* BEGIN Selected passage *

Have you tried shutting the fan off for a couple days to see if the temps are the same? That's what I found to be the case with the laptop cooler I have.


----------



## bigcarr (Mar 16, 2008)

Try the single component cooler kit on this site. http://www.coolerguys.com/comcool.html I got the single fan cabinet kit, it works great. The fans are super quiet, way better than the laptop cooler I tried. And you dont have to use your USB port. http://www.coolerguys.com/cabinetcooling.html


----------



## Kman68 (Jan 24, 2008)

Variation on the plug in (AC) fan:










Difference it has a speed controller so you can make it as quiet as you want.

I plugged mine in to the receiver switched AC plug so that when I fire up the Home Theater (aka. watch tv) the fan turns on. When I shut it down, the fan turns off. It cames in many sizes to fit your cabinet. Personally went for 120 mm to move the most air with the least noise. Immediately, the temp went down by 5 degrees. I have never heard the 722 fan since.

Found it for ~$25 delivered at buyextras.com


----------



## fatmikla22 (May 15, 2008)

I just purchased one of the thermaltake cooling fans and I'm placing it in the left rear corner near the vent of my 722. I have the fan facing out to draw out the warm air, my question is should I keep the fan runnind 24/7 because in the morning when I feel the box it's warm even though the tv hasn't been on all night. Thanks.


----------



## Tulsa1 (Oct 15, 2003)

* END Selected passage *

What is required -
Answer these questions about the forum thread above on cooling fans:
1. Which fan size did Kman68 choose?
2. According to bigcarr, what does the cabinet kit not require the user to use?
3. Where is fatmikla22 placing the new thermaltake fan?

* BEGIN Data provided *

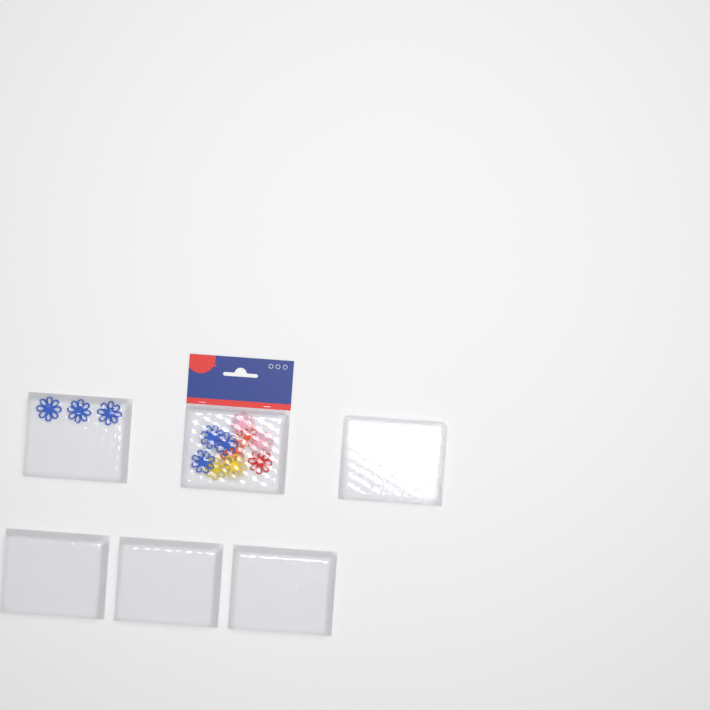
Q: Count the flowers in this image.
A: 13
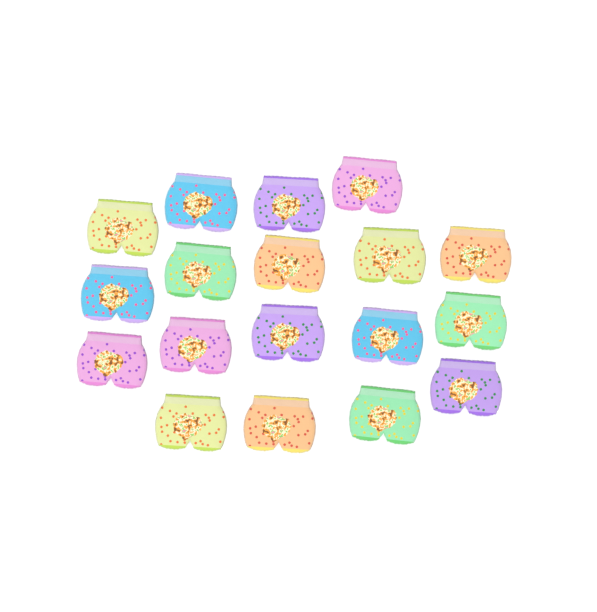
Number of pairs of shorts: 18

* END Data provided *

Full output -
1. 120 mm.
2. A USB port.
3. In the left rear corner, near the vent of the 722.